Stored items:

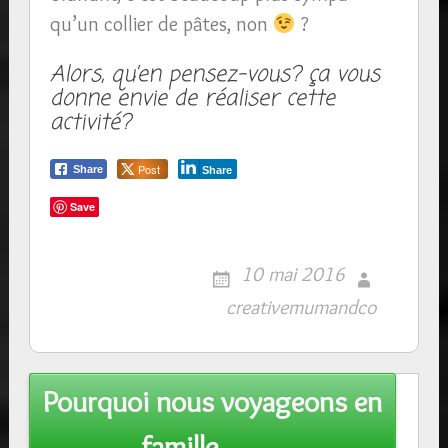
qu’un collier de pâtes, non
?
Alors, qu’en pensez-vous? ça vous
donne envie de réaliser cette
activité?
Post
Share
Share
Save
10 mai 2016
creativemumandco
Post
Pourquoi nous voyageons en
navigation
famille … →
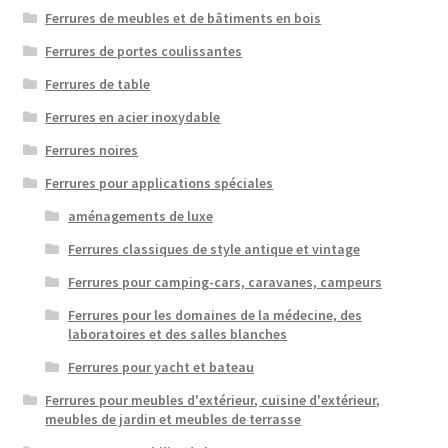
Ferrures de meubles et de bâtiments en bois
Ferrures de portes coulissantes
Ferrures de table
Ferrures en acier inoxydable
Ferrures noires
Ferrures pour applications spéciales
aménagements de luxe
Ferrures classiques de style antique et vintage
Ferrures pour camping-cars, caravanes, campeurs
Ferrures pour les domaines de la médecine, des
laboratoires et des salles blanches
Ferrures pour yacht et bateau
Ferrures pour meubles d'extérieur, cuisine d'extérieur,
meubles de jardin et meubles de terrasse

#### TASK PROMPT:
Output exactly the lines from the one containing "Ferrures pour yacht et bateau" through the last line of the entries, both ends included.

#### EXPECTED OUTPUT:
Ferrures pour yacht et bateau
Ferrures pour meubles d'extérieur, cuisine d'extérieur,
meubles de jardin et meubles de terrasse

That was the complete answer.